OXALIDACEAE - Woodsorrel Family

A family mostly of perennial herbs that regrow annually from tubers, bulbs or corms. Leaves usually of three heart-shaped leaflets. The family consists of about 900 species, of which about 800 are in the genus Oxalis whose species are found mainly in South Africa and Central and South America. Western Australia has 14 species in one genus, of which 12 are naturalised. Oxalis caprina is a delicate, white-flowered plant found in shady situations beneath bracken and karri in high-rainfall areas of the lower south-west and south coast. It grows in clumps that produce slender stems to 8cm tall, bearing the nodding white flowers in autumn and winter.

Oxalis glabra in a firebreak, PH

Oxalis compressa produces clusters or loose rosettes of stalked leaves that grow from a bulb. It bears clusters of bright yellow flowers in early spring on long, leafless stalks that are very similar to soursob, O. pes-caprae. It can be distinguished by its flattened, hairy leaf stalk. Known only from farmland at Toodyay, but possibly more widespread. Native of South Africa.

Oxalis compressa , RR

O. corniculata (yellow wood sorrel, creeping oxalis) is a highly branched annual with a slightly fleshy taproot, producing slender stems that creep horizontally, rooting at intervals and with leaves along the stem.
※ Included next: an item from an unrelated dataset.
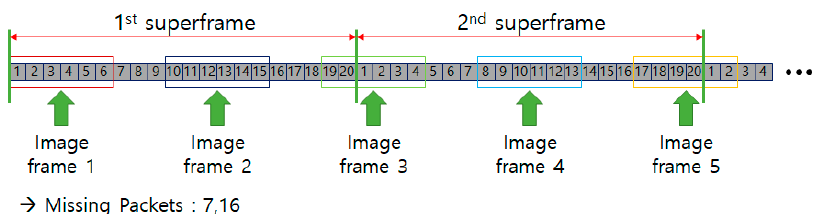
Figure 3. An example of receiving fragmented data using a rolling shutter-based optical camera communications (OCC) receiver.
Small, yellow flowers in clusters of one to six, on stalks arising from leaf axils. Flowers in spring and summer, reproducing from seeds produced in explosive, cylindrical capsules. Plants vary in their hairiness, redness of stems and leaves, size and growth form and may include
similar native species (e.g. the closely-related
O.perennans that has large flowers, woody stems and a tuberous rootstock). A cosmopolitan weed common in lawns and garden beds. Widespread throughout the lower half of Western Australia.

O. corniculata , RC

O. corymbosa (was O. debilis var. corymbosa) (pink shamrock, lilac oxalis) is a weed of old gardens and wasteland in the Metropolitan area. Produces a dense tuft of lush, dark green leaves that arise from the bulb. Flowers two to six borne in a loose cluster from autumn to spring. Petals narrow, pink, lilac or yellow. Native to South America. O. depressa, a white flowered, red leaved species similar to O. purpurea, is established in the foredunes at Busselton. Likely to naturalise elsewhere. Native to South Africa.

O. corymbosa , RR

O. flava is a relatively uncommon species, recognised by its large, solitary, yellow flowers and fan-like leaves composed of four to seven narrow leaflets on a short stalk. Found occasionally on roadsides and old habitation sites, around Perth and in the Avon Valley. Flowers in late autumn, almost immediately after the first rains. Native to South Africa.

O. flava , RR

O. glabra (finger leaf oxalis) is a distinctive species with thin, upright stems, each bearing leaves along most of its length and a large, solitary pinkish purple flower (sometimes white) with a yellow throat. Flowering from late autumn to spring. Leaflets short and narrow. Common on heavy soils from Perth to York and scattered in the lower south-west, in disturbed woodland, paddock edges and along firebreaks and tracks. Native to South Africa.

O. glabra , JD

O. incarnata (climbing oxalis) is a delicate plant with pale pink flowers on slender stalks, held clear of the foliage. Leaves arising in clusters where the stem branches, with small bulbils in the leaf axils. Often found in the karri forest beside creeks and along tracks and roads. Native to South Africa. Flowers in winter and spring.

O. incarnata , GK

O. pes-caprae (soursob, sour grass) is a common weed with stalked leaves and many-flowered inflorescences on cylindrical stalks that grow from deeply placed tubers and bulbs. Leaflets often spotted or marked. The bright yellow flowers appear in late autumn and winter. A major weed of crops, pastures, orchards, gardens, roadsides, wasteland and disturbed native vegetation throughout the south-west. May cause oxalate poisoning in sheep. Native to South Africa.

O. pes-caprae , JD

O. purpurea (four o'clock, large flower wood sorrel, purple wood sorrel) is a distinctive species usually with prostrate leaves in a small rosette, arising from a bulb. Leaflets almost circular, often deep purple on underside. The entire leaf is sometimes reddish. Flowers appear from late autumn to spring, appearing singly at ground level, larger than in most other Oxalis species. Three colour forms are naturalised - the widespread weed of pastures is rose-purple, while less common are the mauve and white forms. All have a yellow throat. Widespread on heavier soils in the Metropolitan area and increasing as a weed of crops and pastures, roadsides and lawns throughout the south-west. Native to South Africa.  

O. purpurea, RR

Many other species of Oxalis have been cultivated and may persist around old settlements and cemeteries, including the following: O. bowiei, O. hirta and O. violacea.